When we think of causes of system failure, hardware faults quickly come to mind. Hard disks crash, RAM becomes faulty, the power grid has a blackout, someone unplugs the wrong network cable. Anyone who has worked with large datacenters can tell you that these things happen all the time when you have a lot of machines.
Hard disks are reported as having a mean time to failure (MTTF) of about 10 to 50 years [5, 6]. Thus, on a storage cluster with 10,000 disks, we should expect on average one disk to die per day.

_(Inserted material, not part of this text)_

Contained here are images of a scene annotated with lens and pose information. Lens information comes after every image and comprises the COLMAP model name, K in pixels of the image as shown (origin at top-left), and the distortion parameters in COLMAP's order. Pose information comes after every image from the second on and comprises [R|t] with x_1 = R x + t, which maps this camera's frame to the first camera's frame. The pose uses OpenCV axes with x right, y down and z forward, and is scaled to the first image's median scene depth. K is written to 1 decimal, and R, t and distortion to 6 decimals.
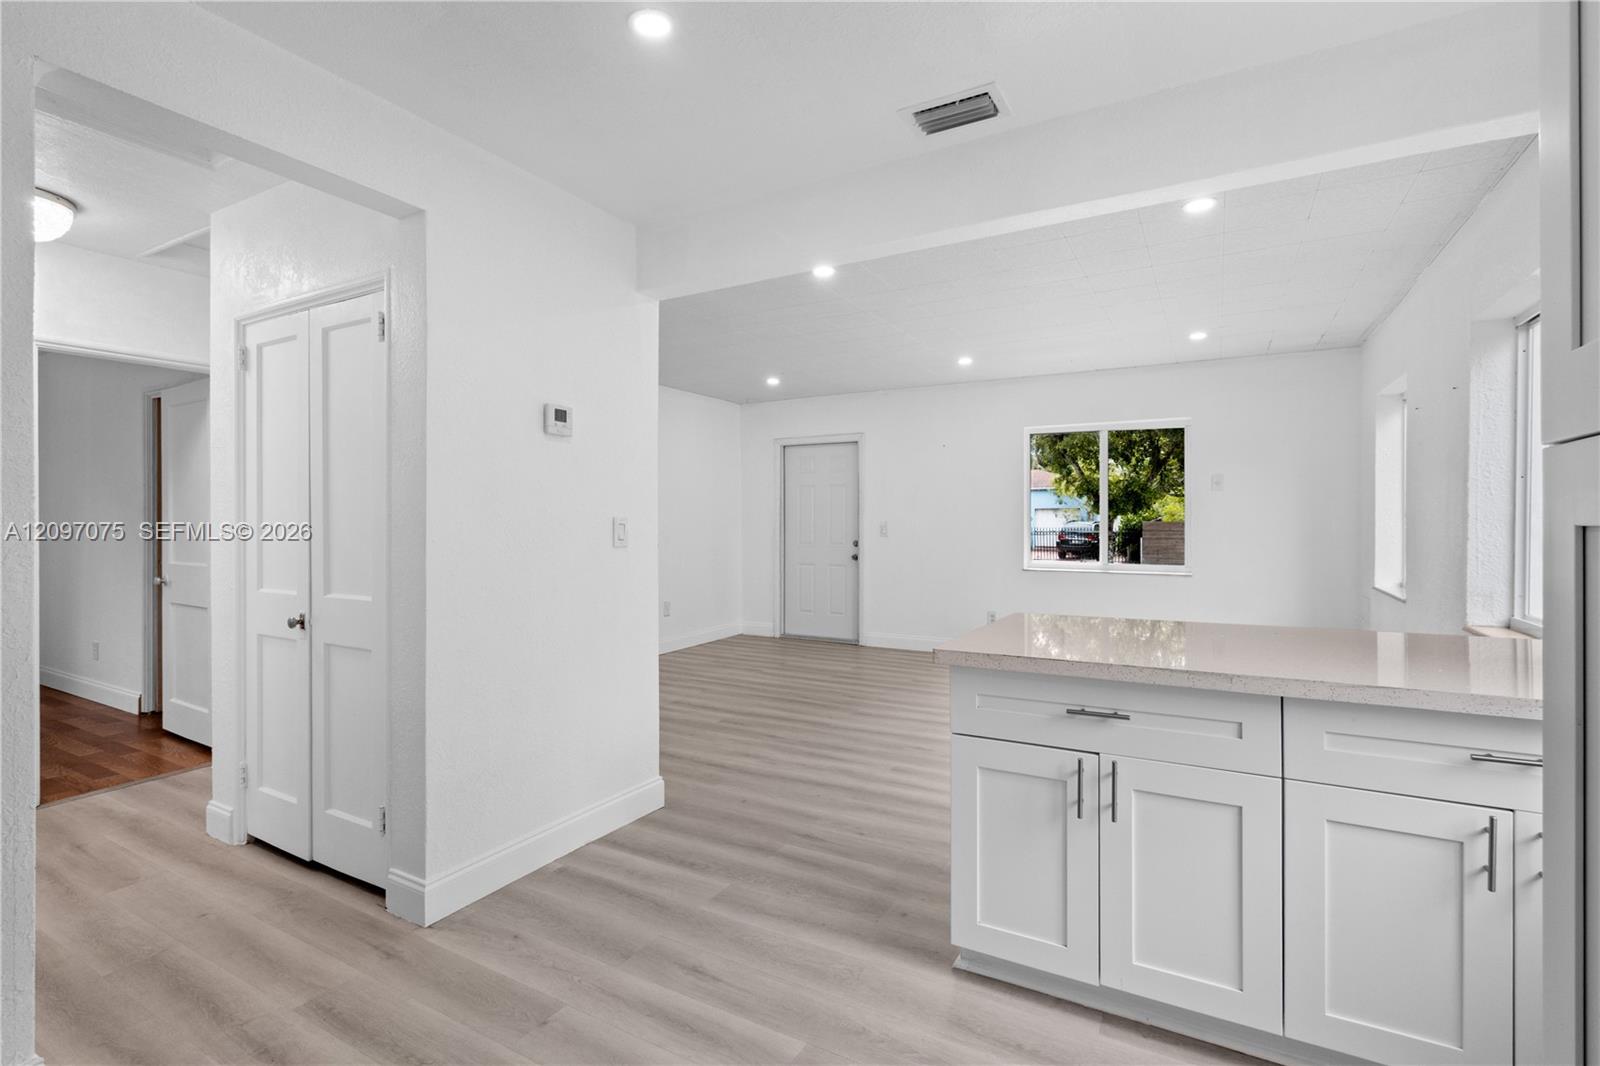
lens RADIAL K [[736.6, 0, 804.6], [0, 736.6, 534.8], [0, 0, 1]] dist [-0.005126, 0.001820]
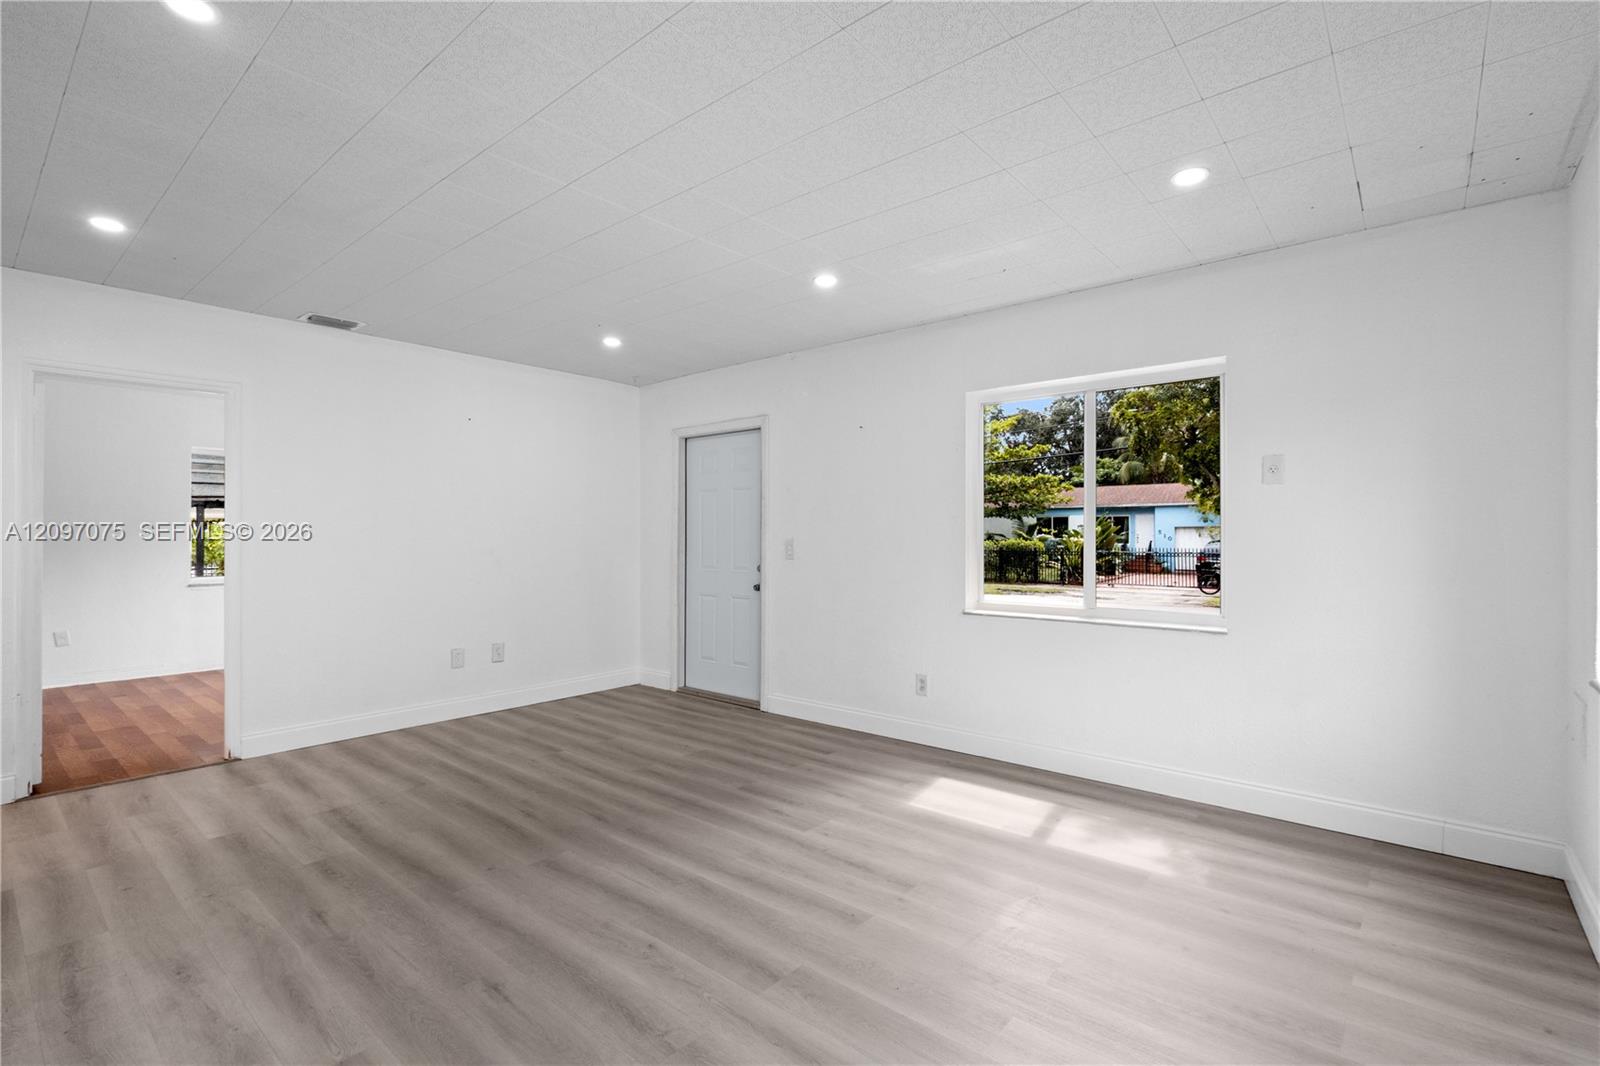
lens RADIAL K [[736.6, 0, 805.8], [0, 736.6, 529.5], [0, 0, 1]] dist [-0.005126, 0.001820]
pose [[0.981534, 0.000837, -0.191283, 0.240757], [-0.007339, 0.999419, -0.033284, -0.002322], [0.191144, 0.034073, 0.980970, 0.286438]]
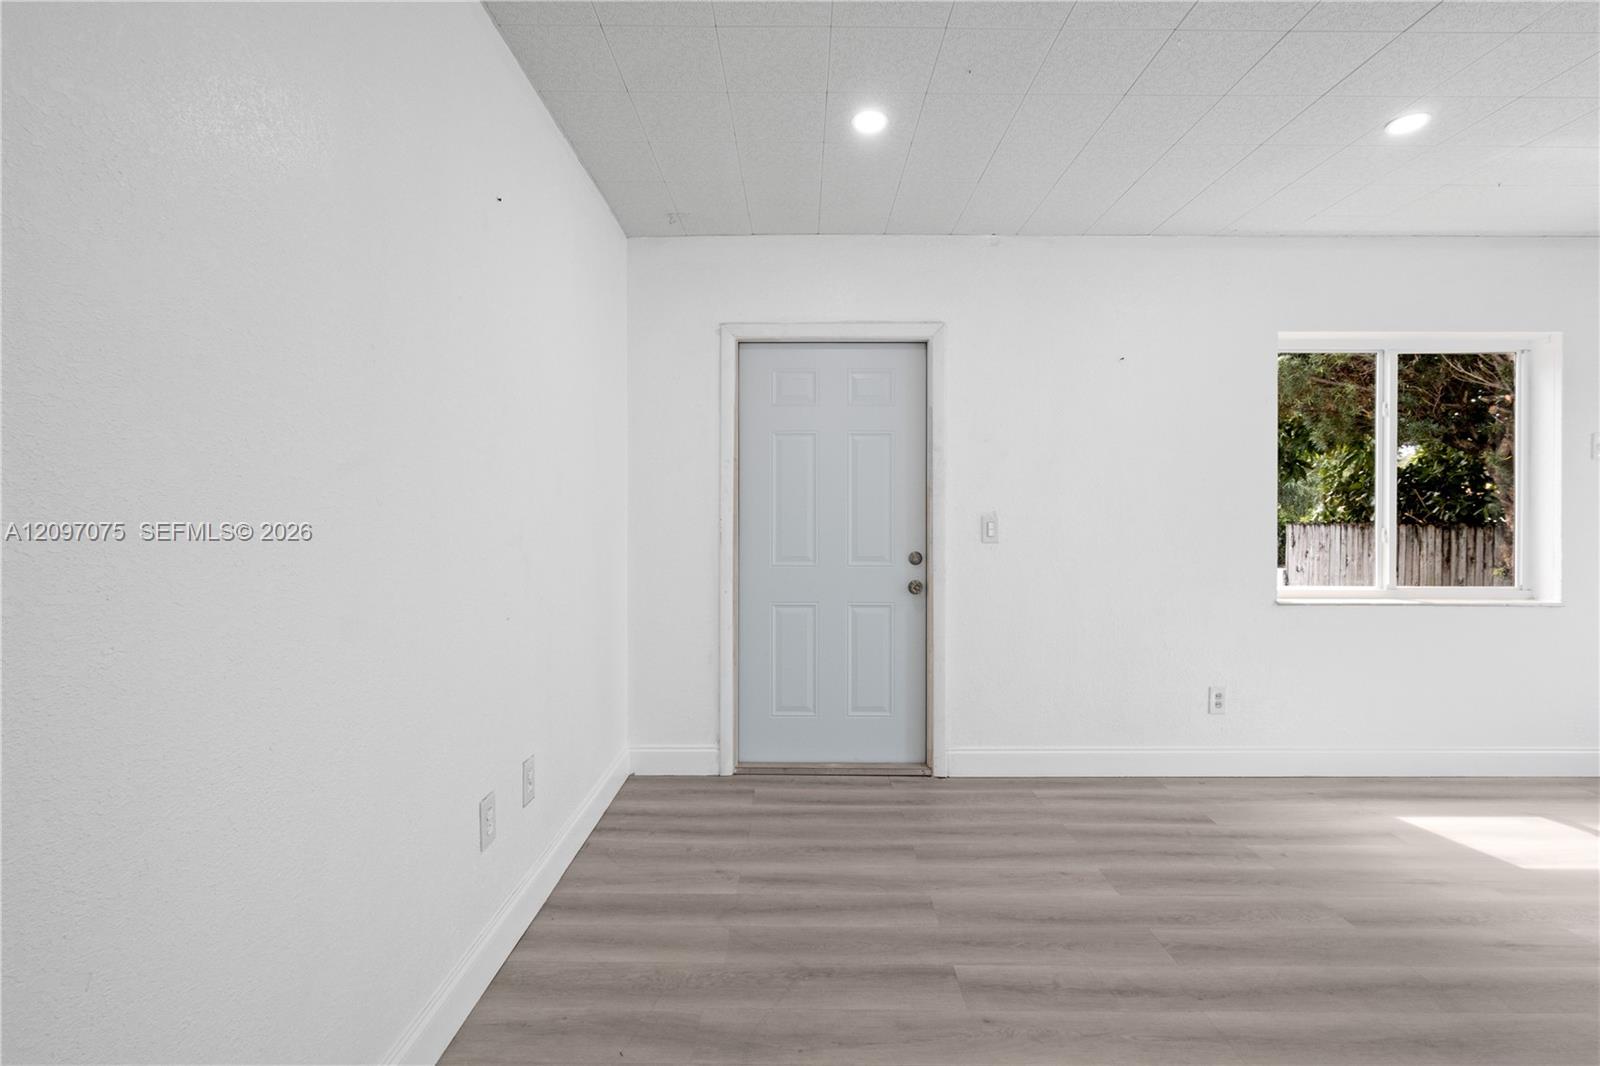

Our first response is usually to add redundancy to the individual hardware components in order to reduce the failure rate of the system. Disks may be set up in a RAID configuration, servers may have dual power supplies and hot-swappable CPUs, and datacenters may have batteries and diesel generators for backup power. When one component dies, the redundant component can take its place while the broken component is replaced. This approach cannot completely prevent hardware problems from causing failures, but it is well understood and can often keep a machine running uninterrupted for years.
Until recently, redundancy of hardware components was sufficient for most applications, since it makes total failure of a single machine fairly rare. As long as you can restore a backup onto a new machine fairly quickly, the downtime in case of failure is not catastrophic in most applications. Thus, multi-machine redundancy was only required by a small number of applications for which high availability was absolutely essential.
However, as data volumes and applications’ computing demands have increased, more applications have begun using larger numbers of machines, which proportionally increases the rate of hardware faults. Moreover, in some cloud platforms such as Amazon Web Services (AWS) it is fairly common for virtual machine instances to become unavailable without warning , as the platforms are designed to prioritize flexibility and elasticity over single-machine reliability.
Hence there is a move toward systems that can tolerate the loss of entire machines, by using software fault-tolerance techniques in preference or in addition to hardware redundancy. Such systems also have operational advantages: a single-server system requires planned downtime if you need to reboot the machine (to apply operating system security patches, for example), whereas a system that can tolerate machine failure can be patched one node at a time, without downtime of the entire system (a rolling upgrade; see Chapter 4).
-  Defined in “Approaches for Coping with Load” on page 17.